Passage>
"""

Such Great Heights

Because everything looks perfect from far away.

Half of this post was written while I was smashed. September 5, 2007

Filed under: In general — Clink @ 10:27 am

Sunday, 1:35am. Drunk. 

It’s 1:35am and I’m drunk and I’m watching Big Brother After Dark on Showtime and because I’m drunk I’m not hesitant to admit that because really? Big Brother After Dark? (And no, there are no orgies, even though the words “after dark” seem to imply orgies. At least, they do to me. But no, only the late-night conversations of bored hamsters and did you know that they call the Big Brother cast hamsters? Well they do. I think it’s funny.) 

Moving on – since I’m clearly the only person in the universe who watches Big Brother and CBS should be sending me a thank-you card any day now – let’s talk about the move.  

Ladies and gentlemen, I have seen hell. AND HELL IS FULL OF BOXES.  

Seriously, I spend my time at home between the bedroom (cute), the bathroom (cute) and the kitchen (cute) because the living room? The living room is full of boxes. BOXES OF DOOM. The Living Room of Doom (ha, see how I did that? How that rhymed? Room/doom? I am apparently a mighty poet after four Magners and a shot with my best friend from college who is a HE and, no, we’ve never done it and yes, I think it’s possible for women and men to be friends and just friends.) 

What was I saying? Oh right. Living room. Doom. It should come as no surprise that the Patriots garbage can resides there (the “garbage can of victory” as M calls it as the Patriots beat the Giants in a PRE-SEASON GAME and I feel the need to capitalize PRE-SEASON GAME to further emphasize the point that PRE-SEASON GAMES are essentially worthless. I’m just sayin’.) 

You see, we took the apartment “as is.” Which means no cleaning by professionals, no fresh coat of paint by the super. Just M and me and $62.08 worth of cleaning supplies.

"""

Required task> According to the blog post, why does the writer spend time at home only in the bedroom, bathroom and kitchen? Answer in one to three sentences. These records come from a different source than the blog post.

[Some records]
"""

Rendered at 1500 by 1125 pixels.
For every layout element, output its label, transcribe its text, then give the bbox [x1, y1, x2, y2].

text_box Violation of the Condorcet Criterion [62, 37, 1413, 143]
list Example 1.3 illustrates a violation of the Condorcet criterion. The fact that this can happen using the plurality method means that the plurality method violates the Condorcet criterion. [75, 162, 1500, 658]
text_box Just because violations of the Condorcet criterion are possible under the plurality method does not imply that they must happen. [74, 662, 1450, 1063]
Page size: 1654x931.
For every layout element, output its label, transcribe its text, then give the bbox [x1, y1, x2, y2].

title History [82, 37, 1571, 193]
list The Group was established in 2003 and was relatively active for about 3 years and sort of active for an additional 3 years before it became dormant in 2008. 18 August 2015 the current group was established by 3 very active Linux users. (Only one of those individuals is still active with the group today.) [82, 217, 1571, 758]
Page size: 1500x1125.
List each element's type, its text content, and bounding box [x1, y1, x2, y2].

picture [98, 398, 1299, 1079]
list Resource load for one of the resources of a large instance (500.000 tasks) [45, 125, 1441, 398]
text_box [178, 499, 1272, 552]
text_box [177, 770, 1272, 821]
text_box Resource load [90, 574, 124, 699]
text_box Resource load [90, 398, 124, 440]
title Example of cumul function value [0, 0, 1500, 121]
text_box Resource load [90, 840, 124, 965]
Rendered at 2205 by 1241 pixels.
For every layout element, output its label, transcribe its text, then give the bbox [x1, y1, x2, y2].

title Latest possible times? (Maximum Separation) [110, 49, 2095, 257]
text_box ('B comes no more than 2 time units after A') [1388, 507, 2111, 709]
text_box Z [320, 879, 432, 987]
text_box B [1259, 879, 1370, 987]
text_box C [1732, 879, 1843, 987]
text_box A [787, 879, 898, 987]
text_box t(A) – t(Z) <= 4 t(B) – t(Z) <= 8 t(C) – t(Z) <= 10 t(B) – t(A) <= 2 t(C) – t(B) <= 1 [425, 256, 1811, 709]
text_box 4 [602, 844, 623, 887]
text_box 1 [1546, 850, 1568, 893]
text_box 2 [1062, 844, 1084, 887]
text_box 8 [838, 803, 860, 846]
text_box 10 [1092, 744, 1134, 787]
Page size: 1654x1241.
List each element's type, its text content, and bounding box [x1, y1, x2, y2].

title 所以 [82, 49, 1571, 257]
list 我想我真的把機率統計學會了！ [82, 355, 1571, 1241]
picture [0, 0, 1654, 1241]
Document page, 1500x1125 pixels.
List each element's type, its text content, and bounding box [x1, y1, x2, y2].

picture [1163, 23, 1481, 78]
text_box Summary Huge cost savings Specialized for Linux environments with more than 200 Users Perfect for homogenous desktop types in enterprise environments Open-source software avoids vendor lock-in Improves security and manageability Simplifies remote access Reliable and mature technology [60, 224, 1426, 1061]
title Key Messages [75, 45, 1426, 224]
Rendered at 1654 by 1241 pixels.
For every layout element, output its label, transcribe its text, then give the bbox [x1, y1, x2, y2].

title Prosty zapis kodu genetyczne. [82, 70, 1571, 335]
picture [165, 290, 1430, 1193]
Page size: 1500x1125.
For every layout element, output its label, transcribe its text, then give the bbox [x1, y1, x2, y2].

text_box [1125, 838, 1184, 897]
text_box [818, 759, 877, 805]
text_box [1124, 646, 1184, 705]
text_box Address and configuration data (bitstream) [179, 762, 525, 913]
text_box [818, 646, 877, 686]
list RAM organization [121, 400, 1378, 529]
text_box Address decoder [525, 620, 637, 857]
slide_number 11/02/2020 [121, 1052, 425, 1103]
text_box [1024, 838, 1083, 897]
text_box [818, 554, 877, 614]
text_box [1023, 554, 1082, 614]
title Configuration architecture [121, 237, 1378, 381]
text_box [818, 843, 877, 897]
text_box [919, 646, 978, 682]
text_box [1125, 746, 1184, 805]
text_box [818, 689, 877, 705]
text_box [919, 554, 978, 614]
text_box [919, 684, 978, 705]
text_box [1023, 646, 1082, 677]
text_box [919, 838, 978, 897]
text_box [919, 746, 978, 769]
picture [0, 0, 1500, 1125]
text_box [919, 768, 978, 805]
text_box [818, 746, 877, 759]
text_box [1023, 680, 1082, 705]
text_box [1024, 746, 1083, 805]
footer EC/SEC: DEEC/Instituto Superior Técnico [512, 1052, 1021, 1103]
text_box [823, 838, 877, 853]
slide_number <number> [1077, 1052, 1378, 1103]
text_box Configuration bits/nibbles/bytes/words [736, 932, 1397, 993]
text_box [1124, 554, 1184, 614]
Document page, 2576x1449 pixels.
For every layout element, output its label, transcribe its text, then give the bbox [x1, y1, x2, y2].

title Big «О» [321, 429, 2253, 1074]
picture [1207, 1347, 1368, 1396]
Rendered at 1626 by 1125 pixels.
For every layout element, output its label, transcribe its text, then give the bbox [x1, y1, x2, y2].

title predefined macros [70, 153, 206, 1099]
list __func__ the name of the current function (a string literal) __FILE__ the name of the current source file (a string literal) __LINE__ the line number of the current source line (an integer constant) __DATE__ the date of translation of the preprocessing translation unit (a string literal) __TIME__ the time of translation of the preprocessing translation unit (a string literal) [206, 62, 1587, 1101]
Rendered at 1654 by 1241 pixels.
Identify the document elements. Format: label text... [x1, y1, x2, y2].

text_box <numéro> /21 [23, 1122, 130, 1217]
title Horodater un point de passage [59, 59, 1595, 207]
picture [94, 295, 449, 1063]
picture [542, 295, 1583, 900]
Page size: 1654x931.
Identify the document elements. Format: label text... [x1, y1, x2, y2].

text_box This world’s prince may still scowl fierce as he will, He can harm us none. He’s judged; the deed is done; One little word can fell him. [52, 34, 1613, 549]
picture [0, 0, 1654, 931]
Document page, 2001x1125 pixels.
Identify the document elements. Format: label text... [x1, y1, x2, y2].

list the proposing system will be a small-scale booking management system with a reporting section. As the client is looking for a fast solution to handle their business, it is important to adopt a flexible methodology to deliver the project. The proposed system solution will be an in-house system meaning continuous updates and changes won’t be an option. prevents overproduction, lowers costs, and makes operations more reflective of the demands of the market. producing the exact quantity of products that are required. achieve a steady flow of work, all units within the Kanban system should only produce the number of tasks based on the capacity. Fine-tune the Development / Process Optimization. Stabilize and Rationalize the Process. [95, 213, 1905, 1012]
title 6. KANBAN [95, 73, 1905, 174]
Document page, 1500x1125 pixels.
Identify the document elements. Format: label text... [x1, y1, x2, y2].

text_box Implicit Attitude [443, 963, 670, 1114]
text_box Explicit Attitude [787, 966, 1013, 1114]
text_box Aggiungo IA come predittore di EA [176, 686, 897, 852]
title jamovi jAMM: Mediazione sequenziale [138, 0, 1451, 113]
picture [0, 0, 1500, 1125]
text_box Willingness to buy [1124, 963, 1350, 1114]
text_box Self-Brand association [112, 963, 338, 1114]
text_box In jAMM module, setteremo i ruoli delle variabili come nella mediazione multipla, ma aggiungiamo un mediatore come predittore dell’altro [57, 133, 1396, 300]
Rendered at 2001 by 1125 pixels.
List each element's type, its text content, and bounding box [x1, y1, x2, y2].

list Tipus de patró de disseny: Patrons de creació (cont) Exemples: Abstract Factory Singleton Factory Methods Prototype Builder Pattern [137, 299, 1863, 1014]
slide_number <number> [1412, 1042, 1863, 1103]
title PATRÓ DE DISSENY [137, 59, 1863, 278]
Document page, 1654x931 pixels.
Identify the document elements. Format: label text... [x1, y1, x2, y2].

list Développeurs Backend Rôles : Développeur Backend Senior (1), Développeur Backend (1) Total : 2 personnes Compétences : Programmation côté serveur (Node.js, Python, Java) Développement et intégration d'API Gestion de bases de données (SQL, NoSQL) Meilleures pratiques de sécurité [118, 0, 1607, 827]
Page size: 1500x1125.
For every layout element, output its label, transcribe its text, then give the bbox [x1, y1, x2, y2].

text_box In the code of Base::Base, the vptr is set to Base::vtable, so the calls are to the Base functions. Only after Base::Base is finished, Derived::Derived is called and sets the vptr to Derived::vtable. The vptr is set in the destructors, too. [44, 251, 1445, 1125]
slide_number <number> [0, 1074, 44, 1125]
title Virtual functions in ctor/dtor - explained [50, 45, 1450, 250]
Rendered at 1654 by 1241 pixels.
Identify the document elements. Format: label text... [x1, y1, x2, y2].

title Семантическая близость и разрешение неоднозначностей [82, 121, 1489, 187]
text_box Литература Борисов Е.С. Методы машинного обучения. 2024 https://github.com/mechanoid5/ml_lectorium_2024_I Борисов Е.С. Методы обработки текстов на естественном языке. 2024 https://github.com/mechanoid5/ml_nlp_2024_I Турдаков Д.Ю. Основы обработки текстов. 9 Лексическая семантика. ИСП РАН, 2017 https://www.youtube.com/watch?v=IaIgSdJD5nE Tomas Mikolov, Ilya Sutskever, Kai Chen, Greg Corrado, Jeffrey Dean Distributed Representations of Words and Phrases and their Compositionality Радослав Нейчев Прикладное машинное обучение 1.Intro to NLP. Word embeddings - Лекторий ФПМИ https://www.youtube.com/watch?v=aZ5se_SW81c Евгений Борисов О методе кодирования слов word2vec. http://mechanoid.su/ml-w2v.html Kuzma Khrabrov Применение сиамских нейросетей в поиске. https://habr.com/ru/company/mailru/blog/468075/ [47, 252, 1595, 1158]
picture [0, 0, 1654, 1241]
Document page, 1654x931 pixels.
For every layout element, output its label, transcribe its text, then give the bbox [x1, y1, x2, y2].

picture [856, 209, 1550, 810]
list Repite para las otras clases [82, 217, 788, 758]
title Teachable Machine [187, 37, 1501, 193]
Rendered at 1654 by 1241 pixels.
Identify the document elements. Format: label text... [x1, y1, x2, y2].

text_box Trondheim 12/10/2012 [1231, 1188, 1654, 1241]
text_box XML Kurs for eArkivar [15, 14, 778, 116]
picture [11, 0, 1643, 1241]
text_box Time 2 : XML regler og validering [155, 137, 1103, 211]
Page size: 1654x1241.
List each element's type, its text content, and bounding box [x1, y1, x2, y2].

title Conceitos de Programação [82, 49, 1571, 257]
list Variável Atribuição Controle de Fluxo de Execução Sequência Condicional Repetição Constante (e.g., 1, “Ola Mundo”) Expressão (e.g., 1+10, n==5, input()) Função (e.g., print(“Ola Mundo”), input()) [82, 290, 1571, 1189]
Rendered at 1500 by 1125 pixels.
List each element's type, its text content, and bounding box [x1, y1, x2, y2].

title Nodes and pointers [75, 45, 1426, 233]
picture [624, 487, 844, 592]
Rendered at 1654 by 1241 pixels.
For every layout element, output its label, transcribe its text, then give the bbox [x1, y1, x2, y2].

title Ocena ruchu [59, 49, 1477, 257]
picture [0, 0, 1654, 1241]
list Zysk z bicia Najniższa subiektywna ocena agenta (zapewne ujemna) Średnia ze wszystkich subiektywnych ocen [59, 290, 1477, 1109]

"""

Solution for this exercise> The writer avoids the living room because it is full of boxes from the move.